Creating Meaningful Shadowing Experiences
STRIDE exists to connect students to job shadowing experiences. Each experience is an opportunity to develop a student's vision of their future career in healthcare.
STRIDE provides opportunities for high school students to immerse themselves in professional experiences where they have the opportunity to observe, communicate, and assist healthcare professionals.
Imagine being able to "try on" a health care career interest for the right size and fit before heading off to college. High School students that participate with STRIDE go above and beyond to learn about health professions before they've even graduated so they are better prepared to make career planning choices. Job shadowing can give them an experience to reference in a job interview, show future employers that they took initiative, and help students to build a professional network.
What is a job shadow?
A job shadow is an opportunity for a student to have a one-on-one experience with a professional in their career of interest. Professionals share their work day with a student providing a first-hand experience of a typical day on the job and while discussing the skills necessary to be successful in the field.
What are the goals of a job shadow?
Each volunteer professional will provide a unique experience.

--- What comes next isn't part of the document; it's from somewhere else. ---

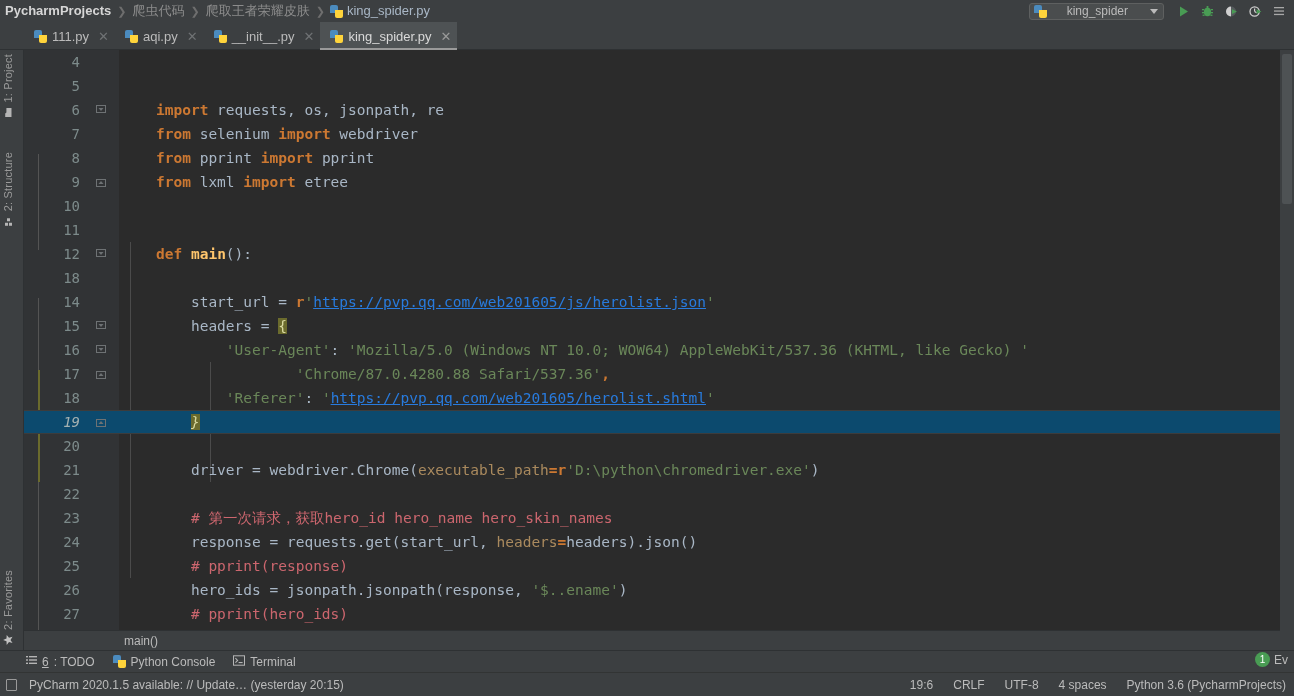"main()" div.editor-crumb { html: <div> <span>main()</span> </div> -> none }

Goals of a job shadow include:
Educate students about their career of interest
Provide a first-hand experience for the student to learn about a typical day on the job, challenges and accomplishments in the specific career field
Describe the skills needed and what it takes to be a success in the field
Provide an opportunity for students to ask questions to further their career exploration.
What does a good job shadow look like?
A good job shadow is engaging, stimulating and informative. Job shadows should provide students with a deeper understanding of a specific career field. A great job shadow will result in a mentor-ship and networking program that will help strengthen the professional workforce pipeline.